BEGIN EXERCISE PASSAGE

4 Committee discussion
4.1 Although the studies report a reduction in bloodstream infections with Curos, there are differences in the way in which this is measured between studies. The clinical experts explained that this variation in measuring and reporting bloodstream infections is a common problem in both clinical studies and NHS practice. The committee considered that this makes any judgement about the overall effectiveness of Curos less certain. The committee acknowledged the low quality of the evidence, noting that the before-and-after design of the studies was likely to introduce bias. Most of the studies were done outside of the UK so their generalisability to NHS practice is uncertain. The committee noted that the studies were insufficiently powered to detect any benefit with Curos independent of the existing bundle of care for preventing infections. The studies also provide few details about any other infection prevention techniques that were used.
4.2 In NHS practice, Curos would be used as part of the standard bundle of care for preventing infections. The committee proposed that more NHS-based evidence was needed, exploring the potential clinical benefits of Curos when used as part of a bundle of care for preventing infections.
There is insufficient evidence to support the adoption of Curos for any subgroups but those at high risk of infection are likely to benefit most
4.3 The committee concluded that because of the heterogeneity of the clinical evidence it could not recommend the adoption of Curos in any subgroup of people. Despite the lack of evidence, the committee considered that it was plausible Curos could provide benefits in certain situations. The external assessment centre (EAC) highlighted the fact that the evidence suggests that the benefits of Curos were most likely to be seen in people who are at high risk of infection. The clinical experts explained that there are a number of factors that can affect infection rates, including the nature of the underlying disease, the healthcare environment, the type of line in place, the nature of the administered drug or fluid and the frequency of administrations needed. The infection rate is also affected by staff compliance with infection reduction protocols. The clinical experts advised that people who are immunocompromised, such as those having bone marrow transplants or treatment for cancer, are likely to have a higher infection risk. The clinical experts also highlighted the potential benefits of using Curos in a community setting where many people have long-term vascular access devices in place. The committee agreed that future research should focus on people at high risk of infection, including those in community settings.

END EXERCISE PASSAGE

WORK TO BE COMPLETED —
Print the passage of the Curos committee discussion between "4.2 In NHS practice, Curos" and "a bundle of care for preventing infections.", inclusive, copying it word for word. The data that comes next is separate material and has no connection to the text about Curos.

BEGIN RAW DATA

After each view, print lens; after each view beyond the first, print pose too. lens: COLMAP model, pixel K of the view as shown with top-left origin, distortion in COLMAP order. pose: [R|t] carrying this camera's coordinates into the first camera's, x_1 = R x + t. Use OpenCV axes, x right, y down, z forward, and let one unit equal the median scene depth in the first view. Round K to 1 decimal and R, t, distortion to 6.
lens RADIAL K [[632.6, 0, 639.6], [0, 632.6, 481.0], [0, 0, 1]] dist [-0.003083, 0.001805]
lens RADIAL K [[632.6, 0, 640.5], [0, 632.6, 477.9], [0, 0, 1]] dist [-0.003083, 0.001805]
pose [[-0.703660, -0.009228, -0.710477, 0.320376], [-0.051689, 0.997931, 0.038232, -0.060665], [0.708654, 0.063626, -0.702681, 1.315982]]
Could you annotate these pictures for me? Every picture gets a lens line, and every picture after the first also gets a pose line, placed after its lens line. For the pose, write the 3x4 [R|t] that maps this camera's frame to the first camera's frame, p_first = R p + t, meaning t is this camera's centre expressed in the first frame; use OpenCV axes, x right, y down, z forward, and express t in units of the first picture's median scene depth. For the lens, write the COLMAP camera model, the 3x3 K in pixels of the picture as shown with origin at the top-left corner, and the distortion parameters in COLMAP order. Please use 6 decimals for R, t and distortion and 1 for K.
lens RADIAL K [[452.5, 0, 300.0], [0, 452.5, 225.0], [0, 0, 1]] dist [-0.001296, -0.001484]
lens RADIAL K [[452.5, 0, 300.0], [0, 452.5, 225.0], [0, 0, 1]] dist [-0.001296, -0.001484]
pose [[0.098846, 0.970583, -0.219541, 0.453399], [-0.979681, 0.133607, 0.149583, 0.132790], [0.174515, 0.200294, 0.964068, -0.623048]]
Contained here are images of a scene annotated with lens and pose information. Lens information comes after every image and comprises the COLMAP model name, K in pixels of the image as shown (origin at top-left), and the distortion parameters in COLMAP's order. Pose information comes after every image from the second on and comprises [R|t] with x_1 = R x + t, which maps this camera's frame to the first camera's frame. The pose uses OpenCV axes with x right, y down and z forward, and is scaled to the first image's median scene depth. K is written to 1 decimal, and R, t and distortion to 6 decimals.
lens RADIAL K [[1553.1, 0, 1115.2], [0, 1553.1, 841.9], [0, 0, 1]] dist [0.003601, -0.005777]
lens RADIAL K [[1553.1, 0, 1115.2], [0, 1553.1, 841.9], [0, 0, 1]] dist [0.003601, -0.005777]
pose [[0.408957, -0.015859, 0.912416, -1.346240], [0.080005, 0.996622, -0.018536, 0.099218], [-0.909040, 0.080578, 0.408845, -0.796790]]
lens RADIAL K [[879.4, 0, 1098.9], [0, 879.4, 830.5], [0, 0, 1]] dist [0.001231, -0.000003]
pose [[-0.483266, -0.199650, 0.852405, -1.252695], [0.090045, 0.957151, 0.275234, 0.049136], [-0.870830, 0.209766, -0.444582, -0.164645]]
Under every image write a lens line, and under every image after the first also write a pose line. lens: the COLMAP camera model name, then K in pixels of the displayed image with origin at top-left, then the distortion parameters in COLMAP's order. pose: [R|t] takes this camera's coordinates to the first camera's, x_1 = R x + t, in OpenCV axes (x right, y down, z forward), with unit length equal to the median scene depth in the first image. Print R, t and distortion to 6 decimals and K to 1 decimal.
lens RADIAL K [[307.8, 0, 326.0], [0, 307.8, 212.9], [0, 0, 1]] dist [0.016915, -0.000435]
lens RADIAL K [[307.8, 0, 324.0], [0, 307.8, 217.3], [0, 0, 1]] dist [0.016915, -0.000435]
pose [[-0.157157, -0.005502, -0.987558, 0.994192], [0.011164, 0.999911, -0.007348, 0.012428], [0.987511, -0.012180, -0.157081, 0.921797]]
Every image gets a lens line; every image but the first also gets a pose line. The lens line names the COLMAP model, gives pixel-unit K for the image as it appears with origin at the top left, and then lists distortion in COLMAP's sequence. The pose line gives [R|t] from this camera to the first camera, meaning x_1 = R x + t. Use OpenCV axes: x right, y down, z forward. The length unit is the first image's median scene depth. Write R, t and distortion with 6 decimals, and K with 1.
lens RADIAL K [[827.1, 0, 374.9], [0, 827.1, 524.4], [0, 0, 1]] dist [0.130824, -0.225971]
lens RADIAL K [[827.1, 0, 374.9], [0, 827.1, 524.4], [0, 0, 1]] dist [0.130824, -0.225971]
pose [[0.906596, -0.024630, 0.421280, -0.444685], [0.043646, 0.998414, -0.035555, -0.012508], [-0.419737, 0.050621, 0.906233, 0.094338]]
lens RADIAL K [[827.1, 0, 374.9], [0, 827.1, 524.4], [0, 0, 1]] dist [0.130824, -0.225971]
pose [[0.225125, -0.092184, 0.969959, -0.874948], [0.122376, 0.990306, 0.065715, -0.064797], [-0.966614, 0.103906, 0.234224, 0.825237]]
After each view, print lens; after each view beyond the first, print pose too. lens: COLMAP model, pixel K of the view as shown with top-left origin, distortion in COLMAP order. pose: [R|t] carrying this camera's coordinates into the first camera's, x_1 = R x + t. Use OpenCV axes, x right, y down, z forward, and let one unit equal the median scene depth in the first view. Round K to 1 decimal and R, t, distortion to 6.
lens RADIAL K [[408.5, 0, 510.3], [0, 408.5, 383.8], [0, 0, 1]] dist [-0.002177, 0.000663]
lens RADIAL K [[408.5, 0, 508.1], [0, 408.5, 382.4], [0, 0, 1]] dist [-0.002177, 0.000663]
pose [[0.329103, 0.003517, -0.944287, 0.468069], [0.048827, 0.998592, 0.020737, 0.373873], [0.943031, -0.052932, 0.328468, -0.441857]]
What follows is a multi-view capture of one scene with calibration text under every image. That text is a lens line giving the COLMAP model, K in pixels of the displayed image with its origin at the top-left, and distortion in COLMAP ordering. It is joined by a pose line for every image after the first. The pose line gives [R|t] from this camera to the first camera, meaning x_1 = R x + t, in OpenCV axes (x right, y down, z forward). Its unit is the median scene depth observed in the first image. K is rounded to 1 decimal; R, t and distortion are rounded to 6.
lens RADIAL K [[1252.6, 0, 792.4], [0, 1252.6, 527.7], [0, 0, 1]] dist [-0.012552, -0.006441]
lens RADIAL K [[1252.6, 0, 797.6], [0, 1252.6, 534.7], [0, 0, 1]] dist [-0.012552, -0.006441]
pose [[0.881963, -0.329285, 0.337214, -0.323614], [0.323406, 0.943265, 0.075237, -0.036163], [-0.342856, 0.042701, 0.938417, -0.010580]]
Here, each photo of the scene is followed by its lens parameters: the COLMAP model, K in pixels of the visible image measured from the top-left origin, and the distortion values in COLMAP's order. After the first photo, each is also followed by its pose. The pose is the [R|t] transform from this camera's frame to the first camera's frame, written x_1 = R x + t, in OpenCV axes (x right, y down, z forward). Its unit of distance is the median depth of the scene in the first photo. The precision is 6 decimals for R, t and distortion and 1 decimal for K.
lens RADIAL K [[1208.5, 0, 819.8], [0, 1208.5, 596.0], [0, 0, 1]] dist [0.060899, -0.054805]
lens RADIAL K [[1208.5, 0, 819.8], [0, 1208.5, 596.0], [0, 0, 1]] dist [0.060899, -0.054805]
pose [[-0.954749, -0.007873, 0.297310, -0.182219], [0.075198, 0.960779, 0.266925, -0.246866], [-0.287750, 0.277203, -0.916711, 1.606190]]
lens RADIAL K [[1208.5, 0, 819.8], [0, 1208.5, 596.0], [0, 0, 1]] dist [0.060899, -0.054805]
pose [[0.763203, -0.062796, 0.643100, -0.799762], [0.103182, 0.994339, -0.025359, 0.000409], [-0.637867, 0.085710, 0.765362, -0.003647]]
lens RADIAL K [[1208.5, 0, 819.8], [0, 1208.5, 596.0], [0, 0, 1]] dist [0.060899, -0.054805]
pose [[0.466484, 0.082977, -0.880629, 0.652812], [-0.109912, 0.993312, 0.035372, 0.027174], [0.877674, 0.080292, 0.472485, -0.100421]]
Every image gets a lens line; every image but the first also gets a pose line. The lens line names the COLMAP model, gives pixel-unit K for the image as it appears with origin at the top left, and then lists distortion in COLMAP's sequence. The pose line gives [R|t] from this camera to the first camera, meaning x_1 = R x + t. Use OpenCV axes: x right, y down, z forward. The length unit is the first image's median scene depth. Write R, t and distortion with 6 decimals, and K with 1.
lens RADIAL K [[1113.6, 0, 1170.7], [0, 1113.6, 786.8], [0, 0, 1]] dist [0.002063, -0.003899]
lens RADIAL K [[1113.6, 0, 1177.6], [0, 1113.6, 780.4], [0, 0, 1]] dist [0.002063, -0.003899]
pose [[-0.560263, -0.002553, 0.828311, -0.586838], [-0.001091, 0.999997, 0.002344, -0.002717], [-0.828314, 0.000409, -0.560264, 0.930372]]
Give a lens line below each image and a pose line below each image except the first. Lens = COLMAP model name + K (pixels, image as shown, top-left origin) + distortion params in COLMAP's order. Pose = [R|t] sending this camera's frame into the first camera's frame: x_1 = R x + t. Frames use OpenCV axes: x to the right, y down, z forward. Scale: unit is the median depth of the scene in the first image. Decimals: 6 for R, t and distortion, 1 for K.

END RAW DATA

COMPLETED EXERCISE —
4.2 In NHS practice, Curos would be used as part of the standard bundle of care for preventing infections. The committee proposed that more NHS-based evidence was needed, exploring the potential clinical benefits of Curos when used as part of a bundle of care for preventing infections.